Almost Immediately (Within Hours)
· Nitrate Conversion: Beets are exceptionally high in dietary nitrates. Your body converts these into nitric oxide, a compound that relaxes and dilates blood vessels.
· Blood Pressure Drops: This vasodilation can lead to a temporary, modest reduction in blood pressure, often noticeable within a few hours of consumption. This is why beet juice is popular among athletes for pre-workout.
· Pink or Red Urine/Stool: Don’t be alarmed! This condition, called beeturia, is harmless. It affects about 10-15% of people and is simply the result of the pigment betalain passing through your system.
Within Days to Weeks (With Regular Consumption)
· Improved Blood Flow and Stamina: The consistent boost in nitric oxide improves oxygen and nutrient delivery to muscles and organs.
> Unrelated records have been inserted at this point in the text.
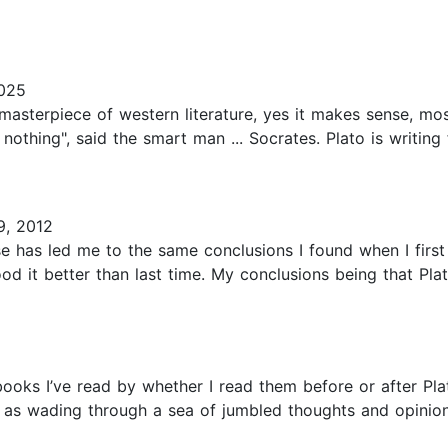
025
 masterpiece of western literature, yes it makes sense, mos
othing", said the smart man ... Socrates. Plato is writing 
9, 2012
se has led me to the same conclusions I found when I first
d it better than last time. My conclusions being that Pla
 books I’ve read by whether I read them before or after Pla
as wading through a sea of jumbled thoughts and opinions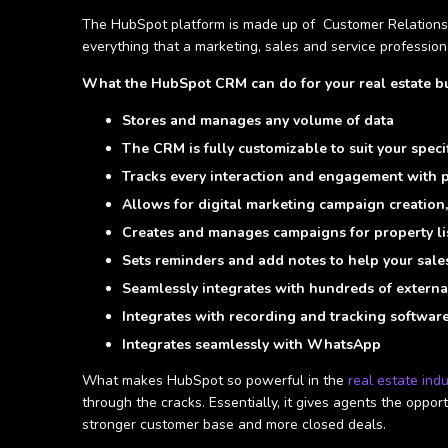
The HubSpot platform is made up of Customer Relationsh
everything that a marketing, sales and service professiona
What the HubSpot CRM can do for your real estate bu
Stores and manages any volume of data
The CRM is fully customizable to suit your speci
Tracks every interaction and engagement with p
Allows for digital marketing campaign creation, 
Creates and manages campaigns for property li
Sets reminders and add notes to help your sales 
Seamlessly integrates with hundreds of externa
Integrates with recording and tracking softwar
Integrates seamlessly with WhatsApp
What makes HubSpot so powerful in the
real estate ind
through the cracks. Essentially, it gives agents the oppo
stronger customer base and more closed deals.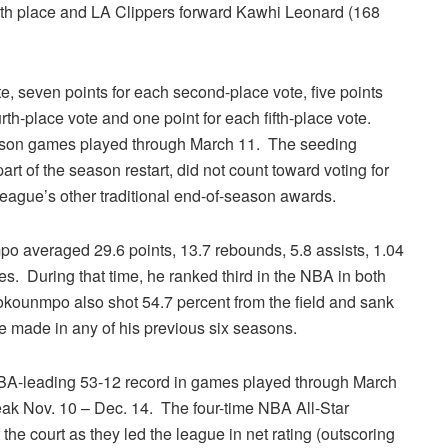
rth place and LA Clippers forward Kawhi Leonard (168
te, seven points for each second-place vote, five points
urth-place vote and one point for each fifth-place vote.
ason games played through March 11. The seeding
t of the season restart, did not count toward voting for
eague’s other traditional end-of-season awards.
 averaged 29.6 points, 13.7 rebounds, 5.8 assists, 1.04
s. During that time, he ranked third in the NBA in both
kounmpo also shot 54.7 percent from the field and sank
he made in any of his previous six seasons.
A-leading 53-12 record in games played through March
eak Nov. 10 – Dec. 14. The four-time NBA All-Star
the court as they led the league in net rating (outscoring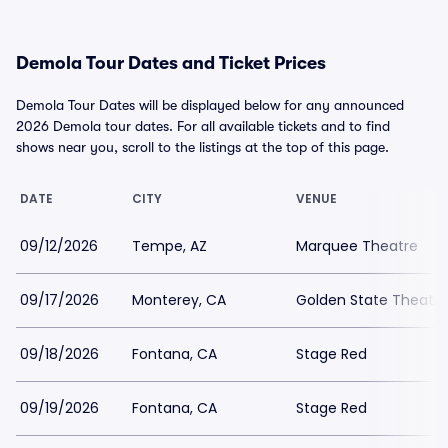
Demola Tour Dates and Ticket Prices
Demola Tour Dates will be displayed below for any announced
2026 Demola tour dates. For all available tickets and to find
shows near you, scroll to the listings at the top of this page.
DATE
CITY
VENUE
09/12/2026
Tempe, AZ
Marquee Theatre
09/17/2026
Monterey, CA
Golden State Theatre
09/18/2026
Fontana, CA
Stage Red
09/19/2026
Fontana, CA
Stage Red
Doctors note this can lead to enhanced exercise performance, allowing you to work out longer with less fatigue.
· Reduced Inflammation: The phytonutrients in beets, particularly betalains, have potent anti-inflammatory and antioxidant properties. Regular consumption can help combat systemic inflammation linked to chronic diseases.
· Better Digestive Health: Beets are a good source of fiber (about 3-4 grams per cup). This promotes regular bowel movements, feeds beneficial gut bacteria, and supports a healthy digestive tract.
· Brain Health Support: Improved blood flow from nitric oxide also benefits the brain. Some studies suggest it may help improve cognitive function and blood flow to the brain, especially in older adults.
Long-Term Benefits (Over Months and Years)
· Heart Health Support: Doctors point to a trifecta for cardiovascular health: the blood pressure-lowering effect, anti-inflammatory properties, and beets’ ability to help lower levels of “bad” LDL cholesterol (thanks to their soluble fiber).
· Liver Support: Betalains are shown to support the liver’s natural detoxification processes and may help reduce fatty deposits in the liver, acting as a gentle detox aid.
· Potential Cancer-Fighting Properties: While not a cure, the antioxidants and anti-inflammatory compounds in beets have been studied for their potential to inhibit the growth of cancer cells in lab studies. More research is needed in humans, but the phytochemical profile is promising.
Important Considerations from Doctors
- Kidney Stones: Beets are high in oxalates. Individuals with a history of calcium-oxalate kidney stones should consume them in moderation and stay well-hydrated.
- FODMAPs: Beets contain FODMAPs (specifically, fructans) which can cause gas, bloating, and discomfort for individuals with IBS or sensitive guts, especially in large portions.
- Blood Pressure Medication: If you are on medication for hypertension, consult your doctor before significantly increasing beet intake, as the combined effect could lower your blood pressure too much.
- Sugar Content: Beets have a higher natural sugar content than many vegetables. While the fiber blunts the blood sugar spike, those monitoring blood sugar closely (like diabetics) should be mindful of portion sizes, especially with beet juice.
The Best Way to Eat Them
Doctors and dietitians agree: to get the full benefit, eat the whole beet. The root is rich in nitrates and pigments, while the greens are packed with vitamins A, C, K, iron, and calcium. Enjoy them raw, roasted, steamed, or pickled. Juicing provides a concentrated dose of nitrates but removes the beneficial fiber.
In summary: When you eat beets, you’re giving your body a boost of blood-flow-enhancing nitrates, powerful anti-inflammatory antioxidants, and gut-healthy fiber. The effects range from lower blood pressure and better workout stamina to long-term support for your heart, brain, and liver. As with any food, they are best enjoyed as part of a balanced diet.